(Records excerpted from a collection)
= Beginning of Section =

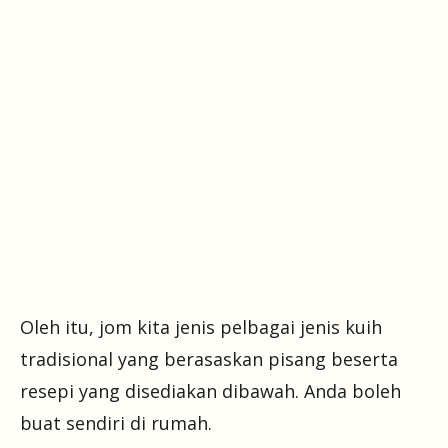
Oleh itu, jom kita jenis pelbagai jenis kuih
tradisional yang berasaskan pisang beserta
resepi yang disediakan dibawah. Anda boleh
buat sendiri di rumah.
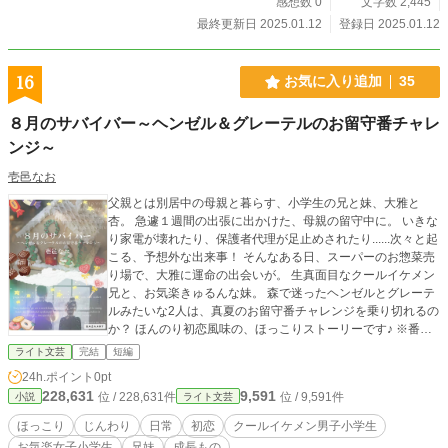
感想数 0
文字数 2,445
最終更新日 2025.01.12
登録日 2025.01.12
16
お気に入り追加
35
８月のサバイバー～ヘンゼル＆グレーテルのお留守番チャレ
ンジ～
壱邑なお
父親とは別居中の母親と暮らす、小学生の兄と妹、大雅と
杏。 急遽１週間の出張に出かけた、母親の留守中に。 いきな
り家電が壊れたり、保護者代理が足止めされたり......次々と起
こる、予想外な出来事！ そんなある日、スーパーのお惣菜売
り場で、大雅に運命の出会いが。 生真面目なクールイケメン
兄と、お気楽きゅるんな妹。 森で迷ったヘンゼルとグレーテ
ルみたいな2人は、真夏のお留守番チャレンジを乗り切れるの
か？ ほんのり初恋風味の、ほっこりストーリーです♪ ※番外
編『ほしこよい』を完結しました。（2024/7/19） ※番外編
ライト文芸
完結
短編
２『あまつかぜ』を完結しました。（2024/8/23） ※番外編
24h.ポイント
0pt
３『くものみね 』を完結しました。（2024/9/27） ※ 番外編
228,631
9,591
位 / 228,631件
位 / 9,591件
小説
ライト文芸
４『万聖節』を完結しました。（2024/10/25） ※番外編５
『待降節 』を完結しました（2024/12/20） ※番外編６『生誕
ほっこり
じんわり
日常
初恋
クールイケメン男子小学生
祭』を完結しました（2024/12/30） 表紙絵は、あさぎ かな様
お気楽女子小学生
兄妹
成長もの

= End of Section =

EXERCISE GOAL:
Each line in which the string "yang" is found must be copied from the data.

THE COMPLETED TASK:
tradisional yang berasaskan pisang beserta
resepi yang disediakan dibawah. Anda boleh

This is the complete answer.